RECORDS TO USE: Begin

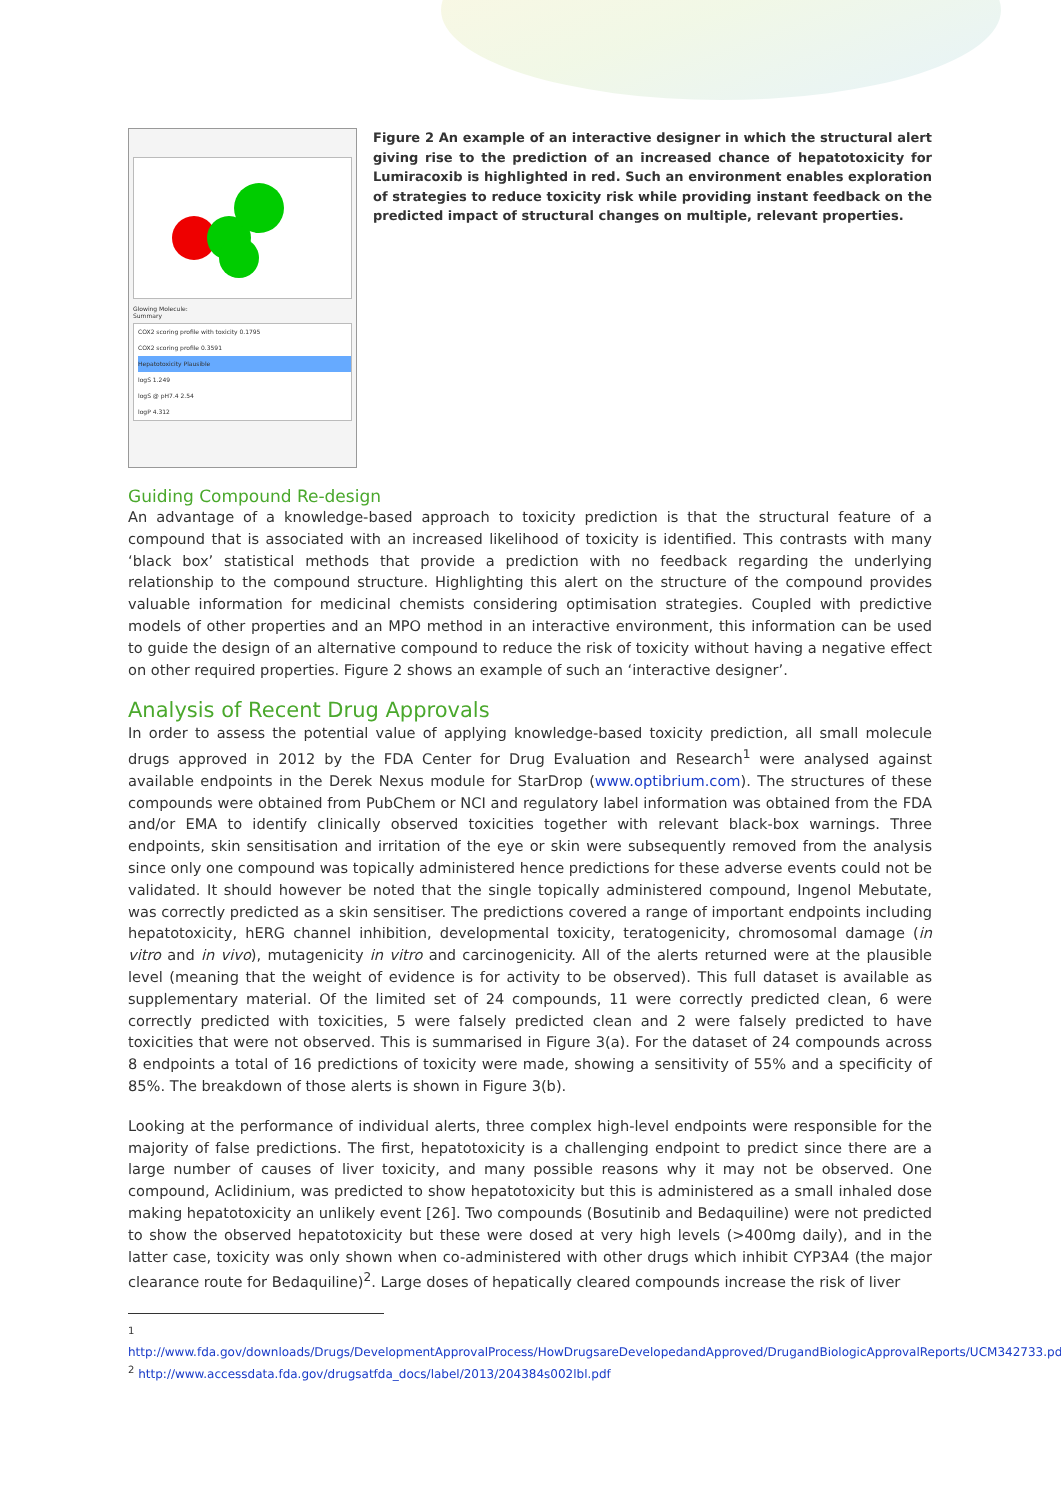Glowing Molecule:
Summary
COX2 scoring profile with toxicity 0.1795
COX2 scoring profile 0.3591
Hepatotoxicity Plausible
logS 1.249
logS @ pH7.4 2.54
logP 4.312
Figure 2 An example of an interactive designer in which the structural alert giving rise to the prediction of an increased chance of hepatotoxicity for Lumiracoxib is highlighted in red. Such an environment enables exploration of strategies to reduce toxicity risk while providing instant feedback on the predicted impact of structural changes on multiple, relevant properties.
Guiding Compound Re-design
An advantage of a knowledge-based approach to toxicity prediction is that the structural feature of a compound that is associated with an increased likelihood of toxicity is identified. This contrasts with many ‘black box’ statistical methods that provide a prediction with no feedback regarding the underlying relationship to the compound structure. Highlighting this alert on the structure of the compound provides valuable information for medicinal chemists considering optimisation strategies. Coupled with predictive models of other properties and an MPO method in an interactive environment, this information can be used to guide the design of an alternative compound to reduce the risk of toxicity without having a negative effect on other required properties. Figure 2 shows an example of such an ‘interactive designer’.
Analysis of Recent Drug Approvals
In order to assess the potential value of applying knowledge-based toxicity prediction, all small molecule drugs approved in 2012 by the FDA Center for Drug Evaluation and Research<sup>1</sup> were analysed against available endpoints in the Derek Nexus module for StarDrop (www.optibrium.com). The structures of these compounds were obtained from PubChem or NCI and regulatory label information was obtained from the FDA and/or EMA to identify clinically observed toxicities together with relevant black-box warnings. Three endpoints, skin sensitisation and irritation of the eye or skin were subsequently removed from the analysis since only one compound was topically administered hence predictions for these adverse events could not be validated. It should however be noted that the single topically administered compound, Ingenol Mebutate, was correctly predicted as a skin sensitiser. The predictions covered a range of important endpoints including hepatotoxicity, hERG channel inhibition, developmental toxicity, teratogenicity, chromosomal damage (in vitro and in vivo), mutagenicity in vitro and carcinogenicity. All of the alerts returned were at the plausible level (meaning that the weight of evidence is for activity to be observed). This full dataset is available as supplementary material. Of the limited set of 24 compounds, 11 were correctly predicted clean, 6 were correctly predicted with toxicities, 5 were falsely predicted clean and 2 were falsely predicted to have toxicities that were not observed. This is summarised in Figure 3(a). For the dataset of 24 compounds across 8 endpoints a total of 16 predictions of toxicity were made, showing a sensitivity of 55% and a specificity of 85%. The breakdown of those alerts is shown in Figure 3(b).
Looking at the performance of individual alerts, three complex high-level endpoints were responsible for the majority of false predictions. The first, hepatotoxicity is a challenging endpoint to predict since there are a large number of causes of liver toxicity, and many possible reasons why it may not be observed. One compound, Aclidinium, was predicted to show hepatotoxicity but this is administered as a small inhaled dose making hepatotoxicity an unlikely event [26]. Two compounds (Bosutinib and Bedaquiline) were not predicted to show the observed hepatotoxicity but these were dosed at very high levels (>400mg daily), and in the latter case, toxicity was only shown when co-administered with other drugs which inhibit CYP3A4 (the major clearance route for Bedaquiline)<sup>2</sup>. Large doses of hepatically cleared compounds increase the risk of liver
<sup>1</sup> http://www.fda.gov/downloads/Drugs/DevelopmentApprovalProcess/HowDrugsareDevelopedandApproved/DrugandBiologicApprovalReports/UCM342733.pdf
<sup>2</sup> http://www.accessdata.fda.gov/drugsatfda_docs/label/2013/204384s002lbl.pdf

RECORDS TO USE: End

— THE TASK —
Write out, word for word, the lines from the first line of the entries through the one containing "Analysis of Recent Drug Approvals", both included. Leave out the pictures.

— EXPECTED ANSWER —
Glowing Molecule:
Summary
COX2 scoring profile with toxicity 0.1795
COX2 scoring profile 0.3591
Hepatotoxicity Plausible
logS 1.249
logS @ pH7.4 2.54
logP 4.312
Figure 2 An example of an interactive designer in which the structural alert giving rise to the prediction of an increased chance of hepatotoxicity for Lumiracoxib is highlighted in red. Such an environment enables exploration of strategies to reduce toxicity risk while providing instant feedback on the predicted impact of structural changes on multiple, relevant properties.
Guiding Compound Re-design
An advantage of a knowledge-based approach to toxicity prediction is that the structural feature of a compound that is associated with an increased likelihood of toxicity is identified. This contrasts with many ‘black box’ statistical methods that provide a prediction with no feedback regarding the underlying relationship to the compound structure. Highlighting this alert on the structure of the compound provides valuable information for medicinal chemists considering optimisation strategies. Coupled with predictive models of other properties and an MPO method in an interactive environment, this information can be used to guide the design of an alternative compound to reduce the risk of toxicity without having a negative effect on other required properties. Figure 2 shows an example of such an ‘interactive designer’.
Analysis of Recent Drug Approvals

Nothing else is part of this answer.